Ginsberg (via Dylan) and the rest of the Beats along with the Yippies and Black Panthers, and other liberation “theologists” first hit me with the notion that the secret to deeper life satisfaction was actually NONconformity and that was first manifested when I and some friends decided to run for Student Council on a united ticket of hippie values. Not only did we get three very pretty and even smarter gals on the ticket, I decided to take all the Marcuse, Abbie Hoffman, Cleaver, Ginsberg stuff I was reading (I can go on...) and during the summer of my mild discontent, I rewrote the entire school constitution and curriculum so that things were freer, less coercive, more cooperative, less doctrinaire, more elective, open lunch, free music... What a manifesto this was. Only problem was, I was so shy and so unable to speak in front of people, especially about a thousand of them, that I ran for vice-president and my friend ran for president so I did not have to say anything in front of an assembly of my peers. But then again, I never got to throw my fist in the air as I read my educational liberational manifesto either. Rock’n’Roll High School before its time. Did that blueprint for a new society get thrown into the garbage when we moved for the umpteenth time?

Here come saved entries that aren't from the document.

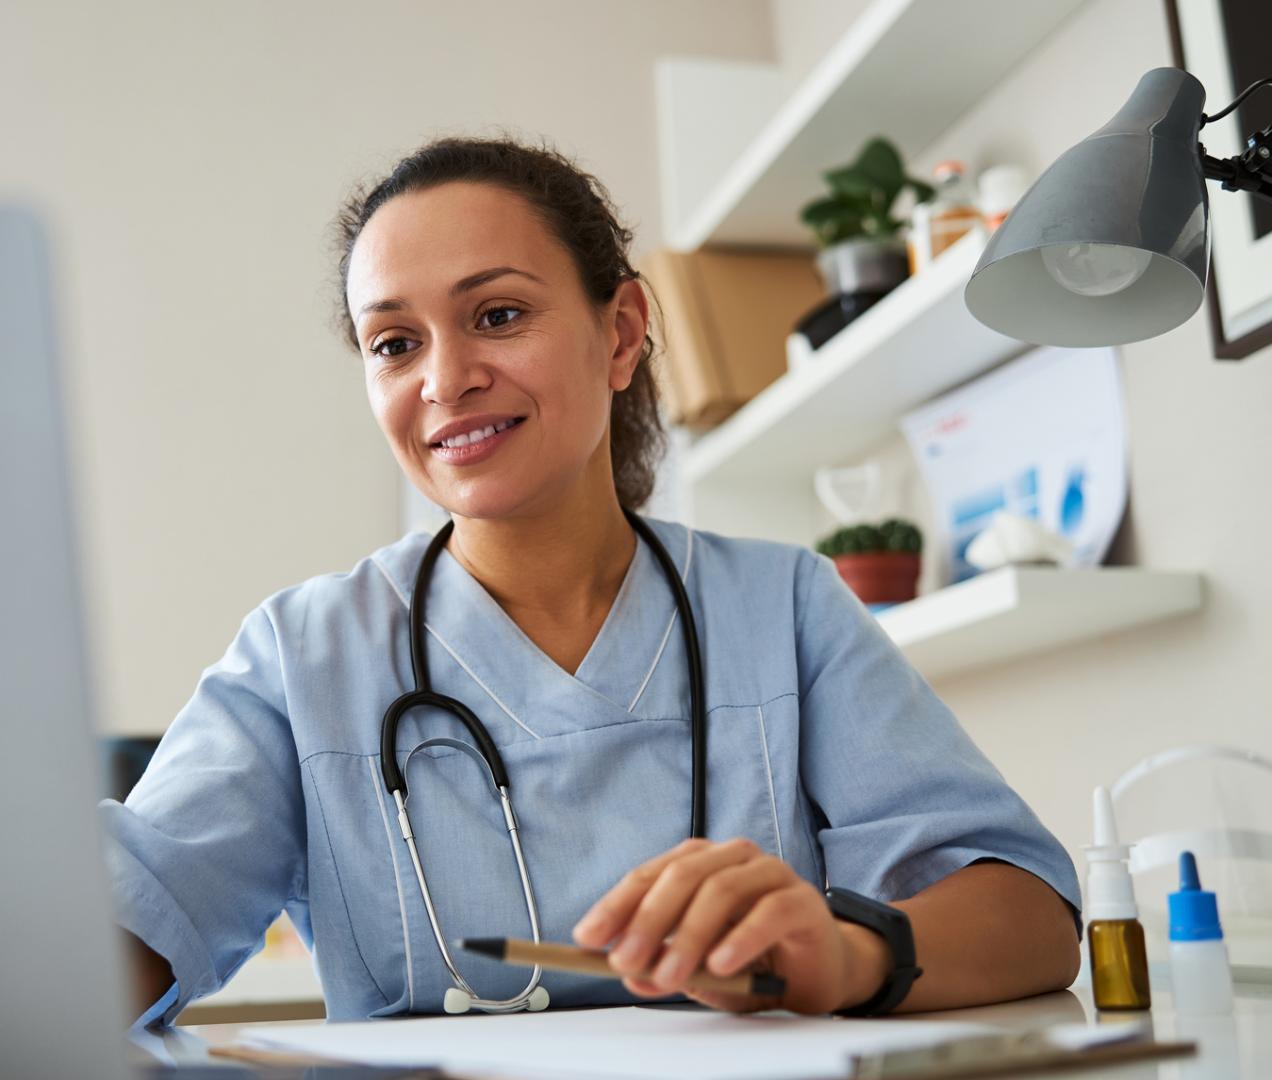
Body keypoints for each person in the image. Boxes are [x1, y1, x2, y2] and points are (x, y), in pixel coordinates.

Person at [103, 136, 1080, 1022]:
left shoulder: (781, 609)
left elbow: (1029, 916)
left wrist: (847, 954)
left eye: (496, 314)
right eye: (393, 343)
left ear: (618, 335)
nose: (443, 380)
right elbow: (120, 933)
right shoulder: (300, 657)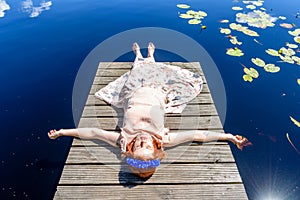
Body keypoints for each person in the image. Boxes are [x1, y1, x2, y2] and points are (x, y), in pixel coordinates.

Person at [48, 42, 252, 179]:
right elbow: (198, 135)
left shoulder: (123, 139)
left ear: (130, 149)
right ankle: (150, 55)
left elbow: (92, 133)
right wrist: (228, 136)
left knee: (136, 72)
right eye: (147, 145)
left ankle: (138, 55)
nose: (142, 140)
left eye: (139, 146)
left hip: (133, 93)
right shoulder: (164, 139)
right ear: (155, 149)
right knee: (154, 72)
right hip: (157, 93)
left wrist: (63, 132)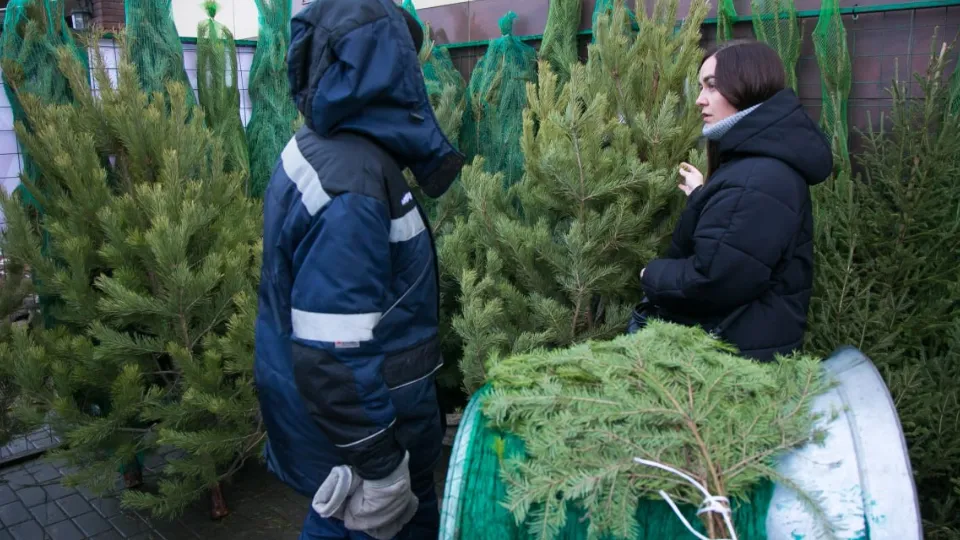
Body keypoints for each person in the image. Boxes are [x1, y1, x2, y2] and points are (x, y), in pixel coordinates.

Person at [252, 0, 465, 538]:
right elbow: (332, 353)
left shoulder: (323, 145)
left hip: (354, 443)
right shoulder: (355, 184)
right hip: (370, 456)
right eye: (408, 62)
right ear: (384, 66)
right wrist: (382, 467)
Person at [635, 40, 833, 362]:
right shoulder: (757, 163)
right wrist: (703, 195)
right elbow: (737, 242)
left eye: (711, 86)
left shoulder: (759, 178)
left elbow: (713, 281)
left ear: (747, 85)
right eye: (701, 87)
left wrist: (651, 274)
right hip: (742, 345)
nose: (699, 99)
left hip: (732, 358)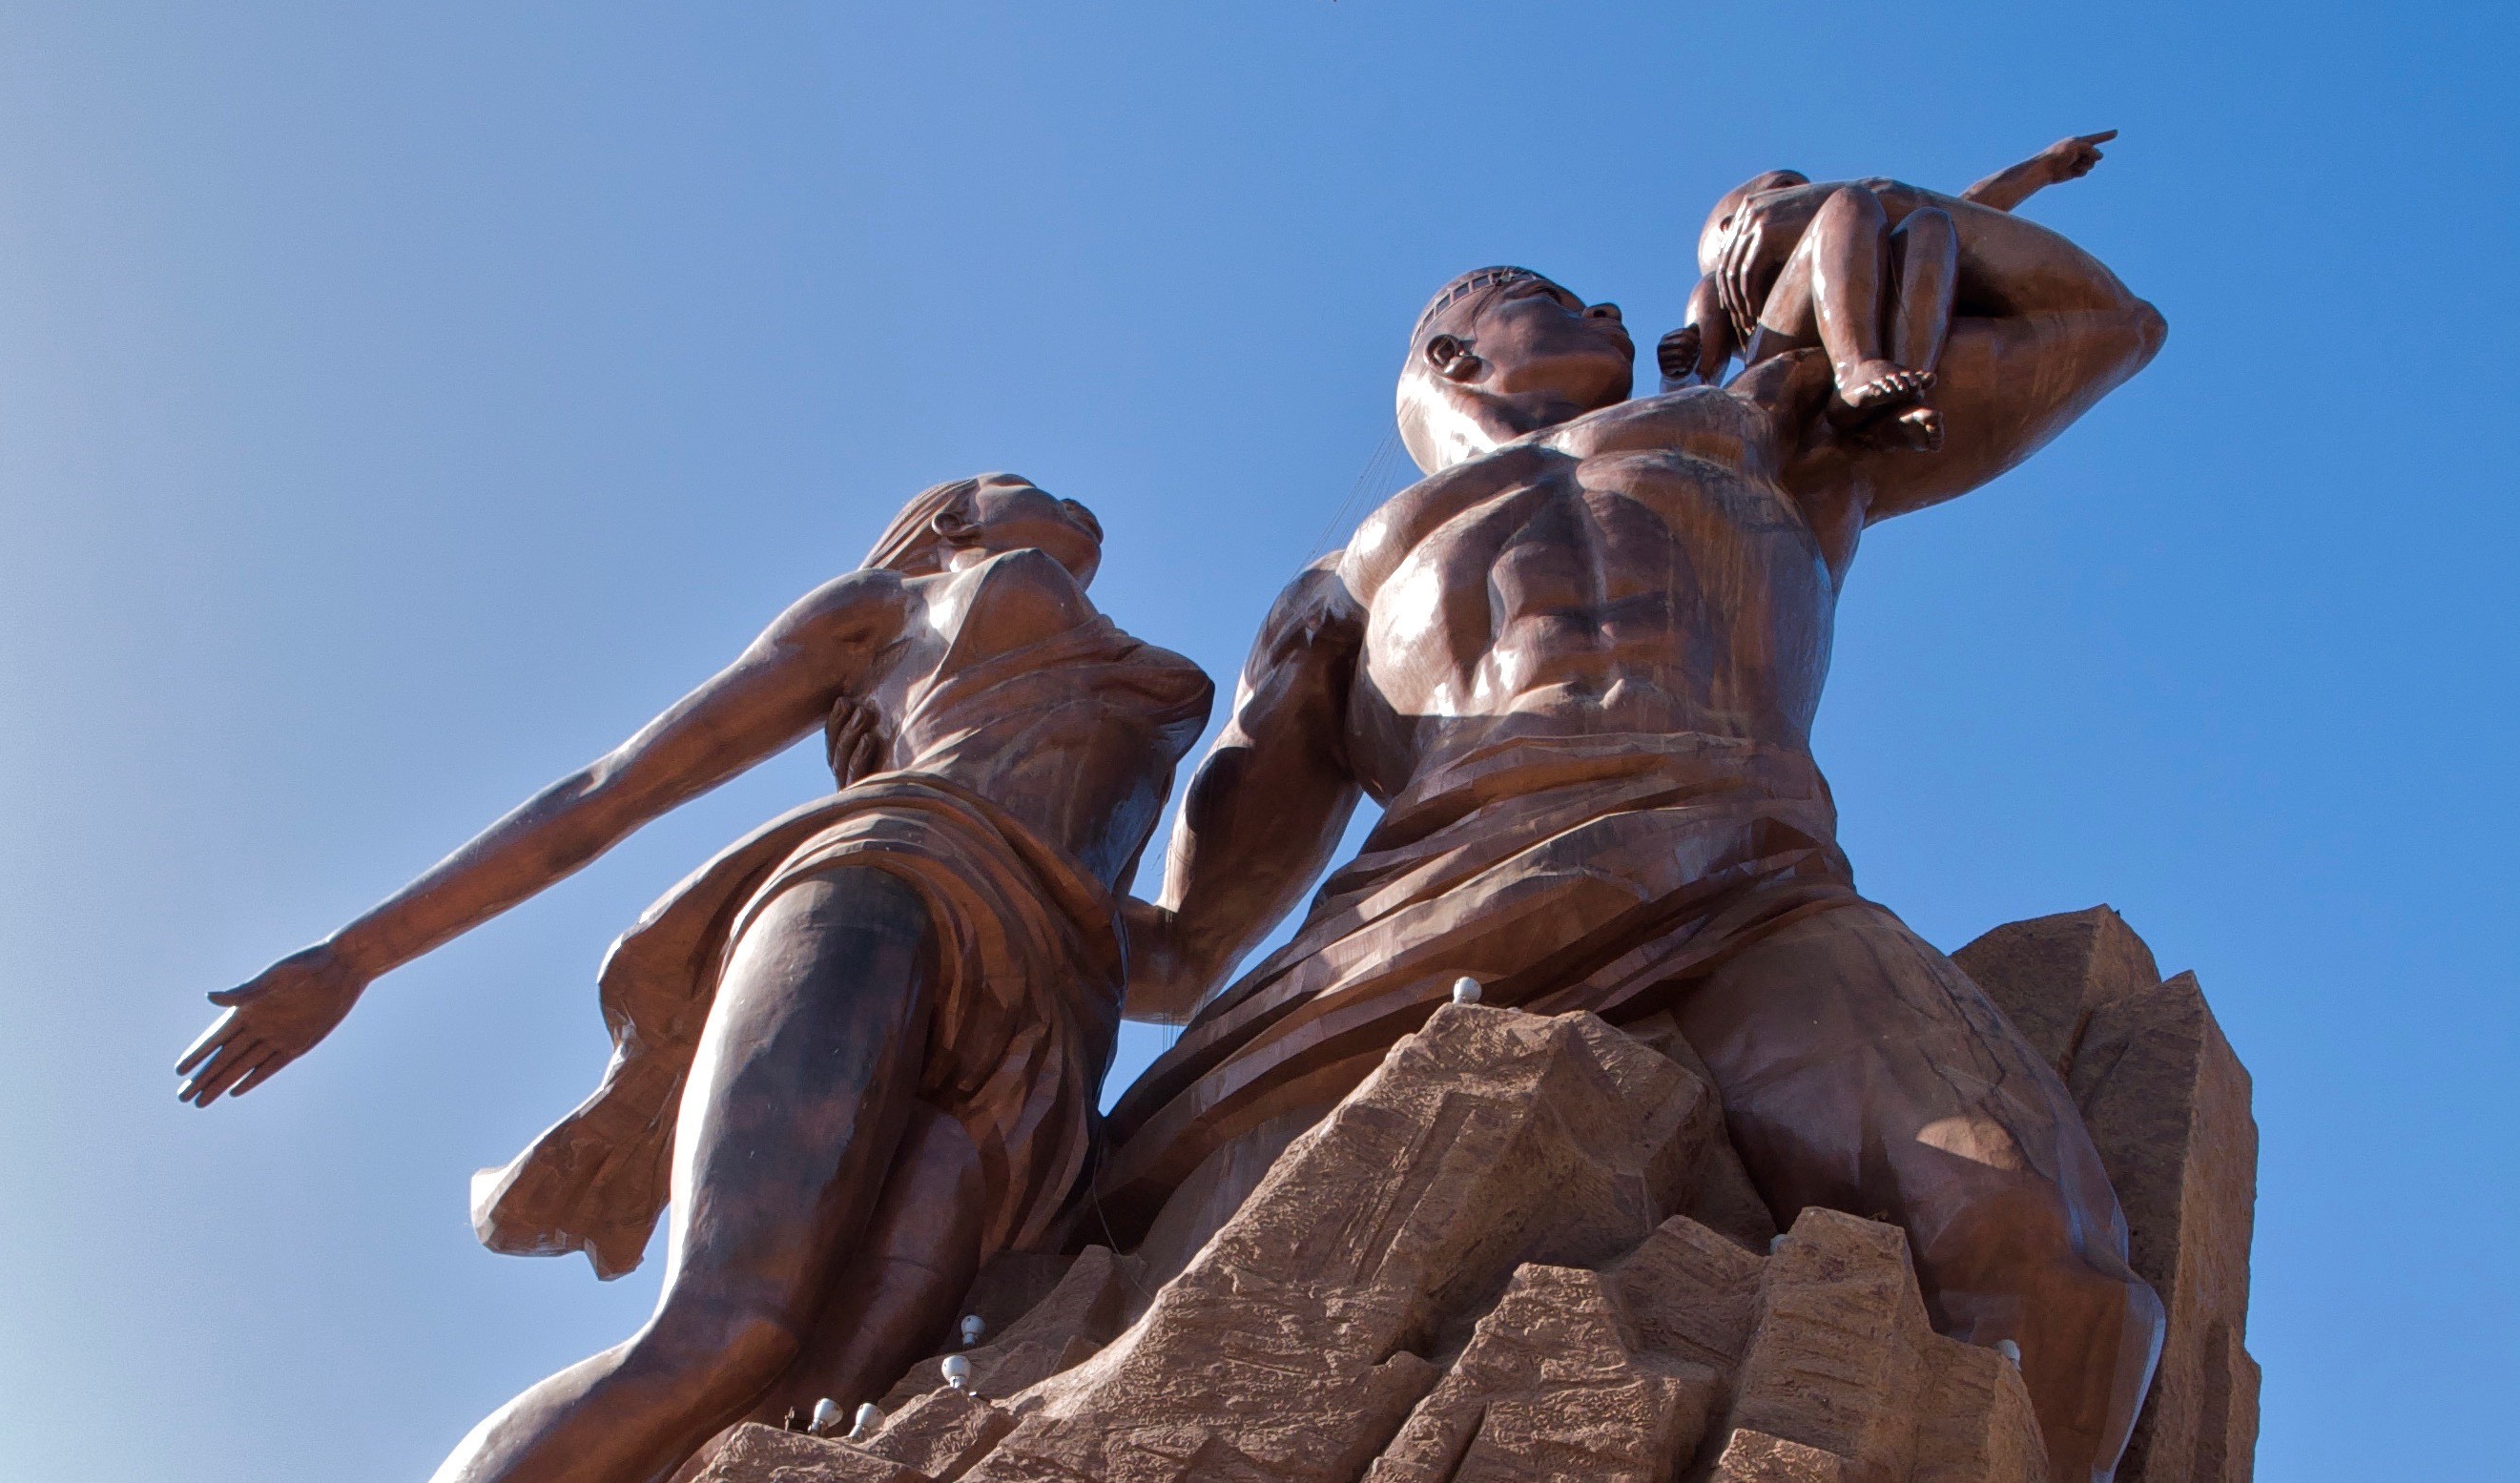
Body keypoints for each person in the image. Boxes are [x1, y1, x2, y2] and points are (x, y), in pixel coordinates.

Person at [1102, 156, 2166, 1481]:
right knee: (1218, 1316)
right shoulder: (1340, 584)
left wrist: (1910, 214)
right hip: (1413, 940)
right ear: (1455, 350)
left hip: (1751, 882)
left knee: (2043, 1254)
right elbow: (1177, 946)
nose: (1611, 307)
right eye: (1553, 296)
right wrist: (965, 845)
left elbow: (2105, 327)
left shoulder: (1756, 421)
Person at [176, 474, 1211, 1483]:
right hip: (884, 892)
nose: (1071, 503)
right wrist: (354, 956)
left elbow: (1172, 956)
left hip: (1047, 1022)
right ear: (952, 519)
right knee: (733, 1329)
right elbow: (606, 791)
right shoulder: (886, 608)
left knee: (827, 1403)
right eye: (1016, 481)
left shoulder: (1151, 677)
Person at [1658, 131, 2123, 450]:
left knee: (1933, 224)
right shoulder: (1718, 287)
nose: (1803, 194)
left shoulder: (1853, 242)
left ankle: (1897, 402)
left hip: (1868, 334)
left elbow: (1966, 211)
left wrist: (2041, 168)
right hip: (1779, 343)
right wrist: (1678, 364)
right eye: (1784, 189)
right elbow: (1693, 377)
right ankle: (1856, 366)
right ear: (1725, 228)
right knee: (1853, 202)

Anyway, Ginsberg illustrated the classic psychological tension of the deigned important figure: noble gestures of idealism cloaking a rampant ego that had been squashed or at least underfed as a nerdy kid. Power would be some revenge for the less-than-classic-jock handsome guy and so when Ginsberg first proposed to me, a longhair student at U of M in Ann Arbor, while he was autographing copies of his books for others (not with “Please Master Please,” but not much more tactfully), it was less poetic and more pleading than one might expect. “You’re a pretty thing. Are you coming out with the rest of us afterward?” Or something along those lines. I did not go. I was not disgusted. Maybe I was too shy or overwhelmed or out of political sympathies for the unempowered? Maybe I did see this come-on for what it was -- from the heart of the matter, nothing more than a relentless drive toward reality-obliterating orgasm, or in its other guise, fame seeking. Did he also say something along the lines of “You remind me of Jim Carroll”? Or was that later, some drunken gal in the back of my cab, running her fingers through my hair? Or at a party years later in a NYC collapsing scene of finicky mail artists who were all busy making sad advertisements for themselves and then mailing them to each other in lieu of actually speaking.